On behalf of the former interpretation (others preferring this), they are holding three aspects of biopower constant in a way that enables them to use this framework as a way of analyzing a field of inquiry at all.

Or perhaps they are doing both. Perhaps they are simultaneously looking at practices of race &c. through the category-lens of biopower and at the same time looking at the way in which biopower as a concept is being transformed in those practices. Is this helpful?

It may not be a productive tension.

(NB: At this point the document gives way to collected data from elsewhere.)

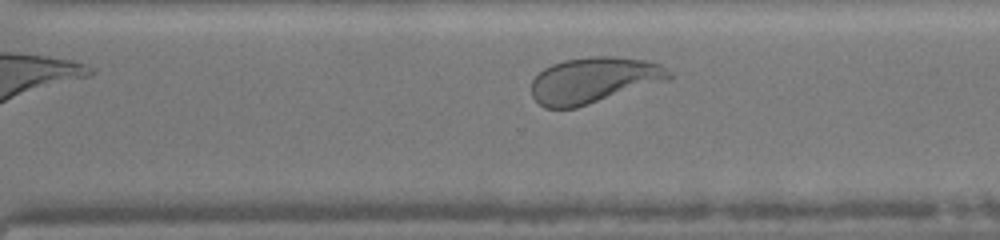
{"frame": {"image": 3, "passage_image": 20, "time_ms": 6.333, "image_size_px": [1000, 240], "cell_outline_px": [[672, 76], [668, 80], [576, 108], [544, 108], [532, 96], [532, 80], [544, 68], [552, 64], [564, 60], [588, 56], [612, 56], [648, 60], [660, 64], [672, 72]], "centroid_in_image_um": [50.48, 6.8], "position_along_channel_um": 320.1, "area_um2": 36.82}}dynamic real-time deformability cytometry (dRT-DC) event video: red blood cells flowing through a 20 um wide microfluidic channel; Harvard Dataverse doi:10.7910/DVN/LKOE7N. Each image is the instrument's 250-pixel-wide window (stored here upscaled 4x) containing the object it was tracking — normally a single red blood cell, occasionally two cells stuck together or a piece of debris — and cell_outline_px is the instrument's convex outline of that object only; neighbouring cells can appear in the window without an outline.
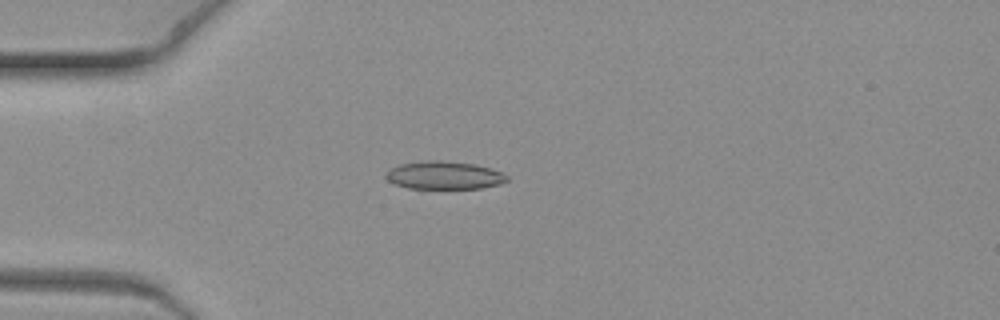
{"species": "common noctule bat (a hibernating species)", "species_latin": "Nyctalus noctula", "temperature_condition": "warm", "stored_images_in_passage": 8, "camera_frame_rate_fps": 3000, "um_per_image_px": 0.085, "animal": {"sex": "female", "body_mass_g": 19.3, "forearm_length_mm": 54.1}, "frame": {"image": 1, "passage_image": 6, "time_ms": 1.667, "image_size_px": [1000, 320], "cell_outline_px": [[508, 180], [500, 184], [480, 188], [420, 192], [396, 184], [388, 180], [384, 176], [392, 168], [400, 164], [424, 160], [440, 160], [476, 164], [492, 168], [508, 176]], "centroid_in_image_um": [37.74, 14.95], "position_along_channel_um": 47.3, "area_um2": 20.69}}
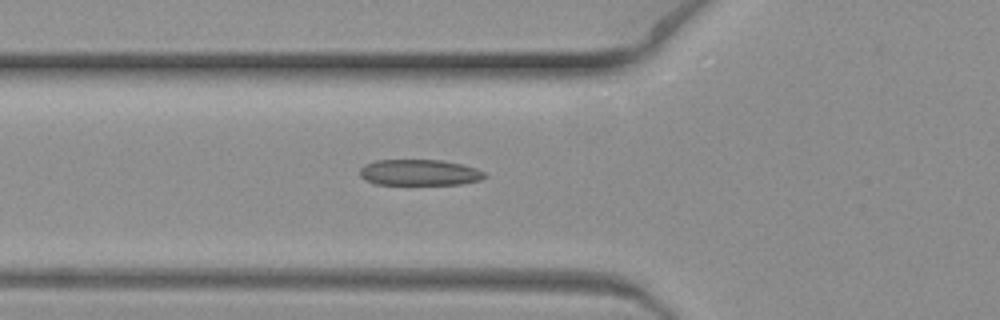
{"frame": {"image": 2, "passage_image": 8, "time_ms": 2.333, "image_size_px": [1000, 320], "cell_outline_px": [[488, 176], [480, 180], [460, 184], [372, 184], [360, 176], [360, 168], [364, 164], [376, 160], [440, 160], [460, 164], [476, 168], [484, 172]], "centroid_in_image_um": [35.63, 14.66], "position_along_channel_um": 90.2, "area_um2": 18.9}}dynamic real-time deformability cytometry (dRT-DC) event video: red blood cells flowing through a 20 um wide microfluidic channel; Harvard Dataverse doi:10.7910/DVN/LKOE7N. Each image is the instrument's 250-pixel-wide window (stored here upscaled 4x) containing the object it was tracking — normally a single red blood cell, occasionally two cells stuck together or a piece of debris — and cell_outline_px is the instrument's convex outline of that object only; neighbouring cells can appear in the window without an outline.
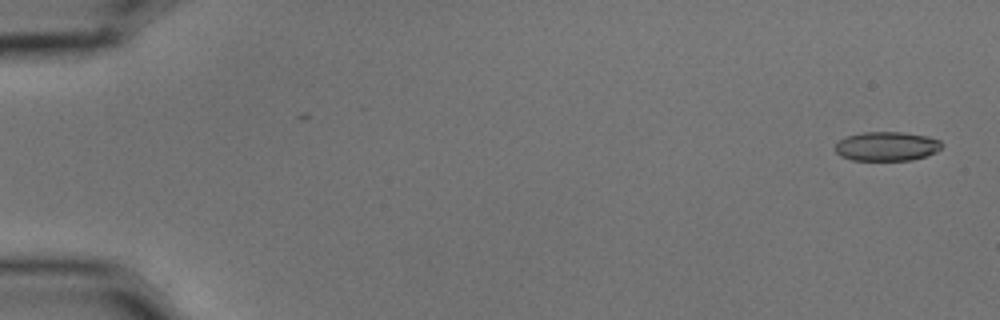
{"species": "common noctule bat (a hibernating species)", "species_latin": "Nyctalus noctula", "temperature_condition": "cold", "stored_images_in_passage": 2, "camera_frame_rate_fps": 3000, "um_per_image_px": 0.085, "animal": {"sex": "male", "body_mass_g": 15.6}, "frame": {"image": 1, "passage_image": 2, "time_ms": 0.333, "image_size_px": [1000, 320], "cell_outline_px": [[940, 148], [936, 152], [912, 160], [852, 160], [840, 156], [836, 152], [836, 144], [840, 140], [848, 136], [864, 132], [904, 132], [928, 136], [940, 140]], "centroid_in_image_um": [75.37, 12.43], "position_along_channel_um": 9.6, "area_um2": 17.98}}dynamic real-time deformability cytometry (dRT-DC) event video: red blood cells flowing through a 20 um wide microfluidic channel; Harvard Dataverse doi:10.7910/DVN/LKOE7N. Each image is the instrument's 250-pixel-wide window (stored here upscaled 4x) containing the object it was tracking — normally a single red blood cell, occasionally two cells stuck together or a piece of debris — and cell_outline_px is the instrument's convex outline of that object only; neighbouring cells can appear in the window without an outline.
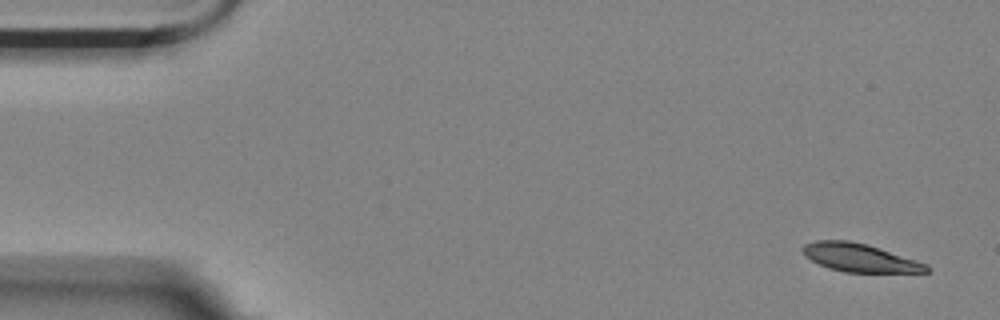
{"species": "Egyptian fruit bat (a non-hibernating species)", "species_latin": "Rousettus aegyptiacus", "temperature_condition": "room temperature", "stored_images_in_passage": 4, "camera_frame_rate_fps": 3000, "um_per_image_px": 0.085, "animal": {"sex": "female"}, "frame": {"image": 1, "passage_image": 1, "time_ms": 0.0, "image_size_px": [1000, 320], "cell_outline_px": [[928, 272], [844, 272], [828, 268], [804, 256], [800, 248], [804, 244], [816, 240], [848, 240], [868, 244], [928, 264]], "centroid_in_image_um": [73.03, 21.89], "position_along_channel_um": 12.0, "area_um2": 20.35}}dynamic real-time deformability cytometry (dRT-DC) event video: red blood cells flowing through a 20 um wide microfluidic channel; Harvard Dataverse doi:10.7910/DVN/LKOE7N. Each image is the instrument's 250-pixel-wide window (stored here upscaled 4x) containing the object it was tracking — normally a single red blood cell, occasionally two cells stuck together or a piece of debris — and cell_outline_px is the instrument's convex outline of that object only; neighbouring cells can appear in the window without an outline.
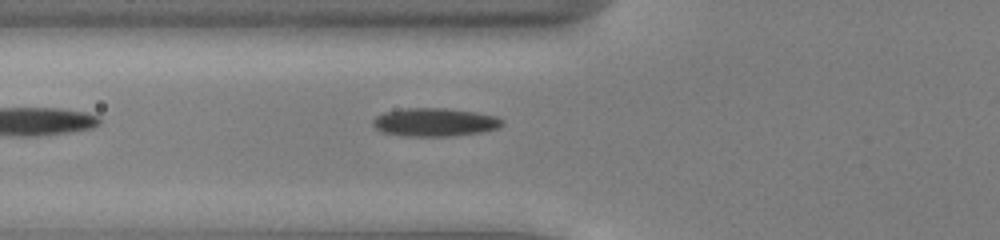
{"species": "common noctule bat (a hibernating species)", "species_latin": "Nyctalus noctula", "temperature_condition": "cold", "stored_images_in_passage": 36, "camera_frame_rate_fps": 3000, "um_per_image_px": 0.085, "animal": {"sex": "male", "body_mass_g": 13.0, "forearm_length_mm": 53.1}, "frame": {"image": 1, "passage_image": 3, "time_ms": 0.667, "image_size_px": [1000, 240], "cell_outline_px": [[504, 124], [496, 128], [484, 132], [456, 136], [404, 136], [380, 132], [372, 124], [372, 120], [376, 116], [384, 112], [404, 108], [444, 108], [476, 112], [496, 116], [504, 120]], "centroid_in_image_um": [36.95, 10.39], "position_along_channel_um": 88.8, "area_um2": 21.56}}
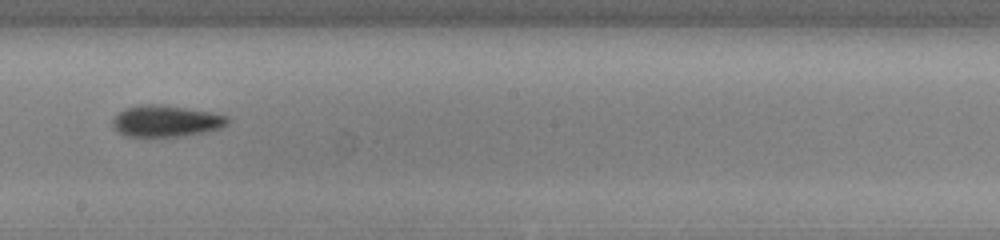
{"frame": {"image": 2, "passage_image": 14, "time_ms": 4.333, "image_size_px": [1000, 240], "cell_outline_px": [[228, 124], [220, 128], [208, 132], [180, 136], [128, 136], [112, 128], [112, 120], [124, 108], [140, 104], [160, 104], [216, 112], [228, 116]], "centroid_in_image_um": [14.15, 10.27], "position_along_channel_um": 234.1, "area_um2": 21.27}}
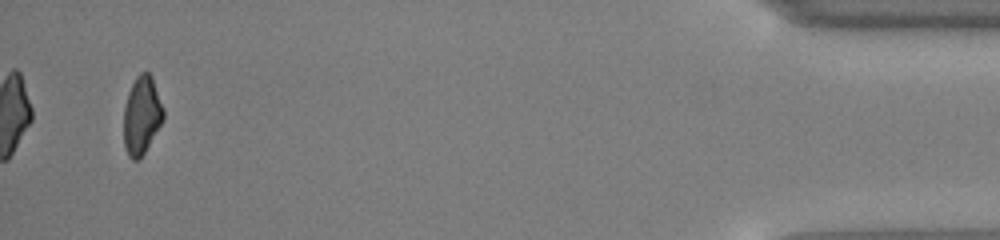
{"frame": {"image": 3, "passage_image": 34, "time_ms": 11.0, "image_size_px": [1000, 240], "cell_outline_px": [[164, 116], [160, 124], [140, 160], [132, 160], [128, 156], [124, 144], [124, 108], [128, 92], [136, 76], [140, 72], [148, 72], [152, 76], [164, 108]], "centroid_in_image_um": [12.04, 9.79], "position_along_channel_um": 423.2, "area_um2": 17.98}, "authors_computed_cell_mechanics": {"area_um2": 19.7965, "velocity_mm_per_s": 3.9598, "shape_relaxation_time_tau1_ms": 6.5326, "shape_relaxation_time_tau2_ms": null, "deformation_change_tau1": 0.1221, "deformation_change_tau2": null}}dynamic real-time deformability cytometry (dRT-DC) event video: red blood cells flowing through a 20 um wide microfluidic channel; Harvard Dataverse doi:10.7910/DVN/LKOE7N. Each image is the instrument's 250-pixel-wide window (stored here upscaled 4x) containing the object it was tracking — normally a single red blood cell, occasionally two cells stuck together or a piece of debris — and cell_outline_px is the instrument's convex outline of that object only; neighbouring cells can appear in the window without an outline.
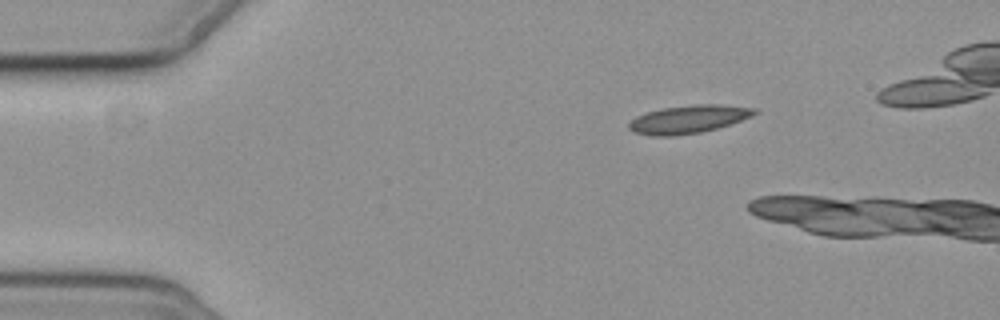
{"species": "common noctule bat (a hibernating species)", "species_latin": "Nyctalus noctula", "temperature_condition": "cold", "stored_images_in_passage": 2, "camera_frame_rate_fps": 3000, "um_per_image_px": 0.085, "animal": {"sex": "female", "body_mass_g": 19.3, "forearm_length_mm": 54.1}, "frame": {"image": 1, "passage_image": 1, "time_ms": 0.0, "image_size_px": [1000, 320], "cell_outline_px": [[760, 112], [752, 116], [716, 128], [700, 132], [676, 136], [652, 136], [632, 132], [628, 128], [628, 124], [636, 116], [660, 108], [696, 104], [720, 104], [756, 108]], "centroid_in_image_um": [58.5, 10.13], "position_along_channel_um": 26.5, "area_um2": 20.58}}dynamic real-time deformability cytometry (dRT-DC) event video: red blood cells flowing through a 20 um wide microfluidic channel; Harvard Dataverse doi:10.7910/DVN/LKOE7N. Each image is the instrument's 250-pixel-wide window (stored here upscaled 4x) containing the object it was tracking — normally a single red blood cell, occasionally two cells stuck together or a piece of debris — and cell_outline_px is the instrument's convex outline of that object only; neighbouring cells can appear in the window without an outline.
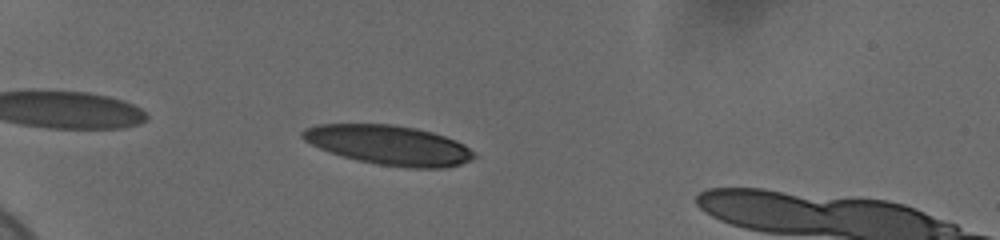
{"species": "human", "species_latin": "Homo sapiens", "temperature_condition": "cold", "stored_images_in_passage": 43, "camera_frame_rate_fps": 3000, "um_per_image_px": 0.085, "donor": {"sex": "female"}, "frame": {"image": 1, "passage_image": 4, "time_ms": 1.0, "image_size_px": [1000, 240], "cell_outline_px": [[476, 156], [472, 160], [460, 164], [444, 168], [408, 168], [380, 164], [356, 160], [328, 152], [304, 140], [300, 136], [300, 132], [304, 128], [316, 124], [392, 124], [416, 128], [432, 132], [456, 140], [464, 144], [476, 152]], "centroid_in_image_um": [33.07, 12.33], "position_along_channel_um": 51.9, "area_um2": 39.77}}
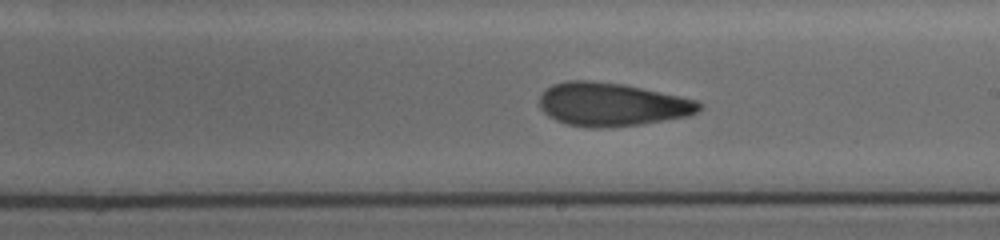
{"frame": {"image": 2, "passage_image": 22, "time_ms": 7.0, "image_size_px": [1000, 240], "cell_outline_px": [[704, 104], [696, 112], [688, 116], [640, 124], [596, 128], [592, 128], [568, 124], [556, 120], [548, 116], [540, 108], [540, 96], [552, 84], [564, 80], [592, 80], [624, 84], [680, 96], [696, 100]], "centroid_in_image_um": [51.99, 8.86], "position_along_channel_um": 237.0, "area_um2": 40.23}}
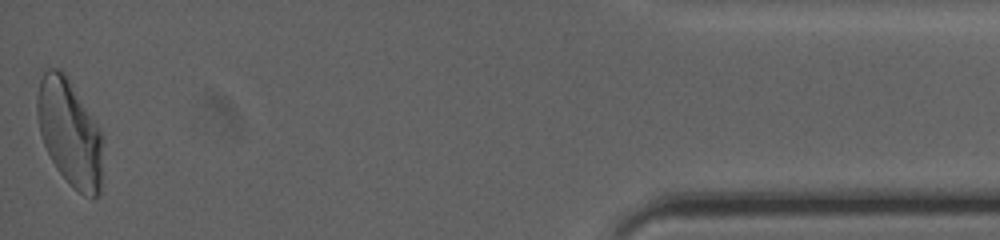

This may prove problematic because it would involve simultaneously looking through an invariant lens of biopower (and the ‘application’ of the concept to a new field) and also looking for biopower in its transformations. There is, possibly, this tension in the article. Foucault was asking, for example, “How was sexuality transformed, elaborated, and dealt with as a problematization?” R&R are asking, “How was biopower transformed?” Foucault’s was an inquiry into a set of practices. Theirs is an inquiry into a concept insofar as it structures and/or informs practices. The first order object of inquiry here is a philosopher’s concept. For Foucault, biopower emerged out of inquiry. For R&R, biopower figures as a category at the outset of inquiry.

Or it may be a productive tension. Because perhaps it enables R&R to gain sight of a field of inquiry in which biopower is a conceptual sense-maker (even if that particular sense-maker is not featured explicitly in that field by practitioners) and grasp the conceptual transformations of that sense-maker. These transformations enable them to draw attention to differences and specificities. So when they are charting transformations in the concept, what they are actually (trying to be?) looking at are the practices in their specificity.

2. Can we describe R&R’s mobilization of biopower in terms of a genealogical (e.g., Foucaultian) analytic?

Yes, to some extents. No, in other respects.

It is genealogical in that it is concerned with objects in their historicity (e.g., emergence and transformation). It is genealogical in that it is empirical while being critical (e.g., it is contextualist and specific).

Their point (one of them) is that Agamben and Hardt/Negri are not being sufficiently genealogical in their work. We agree.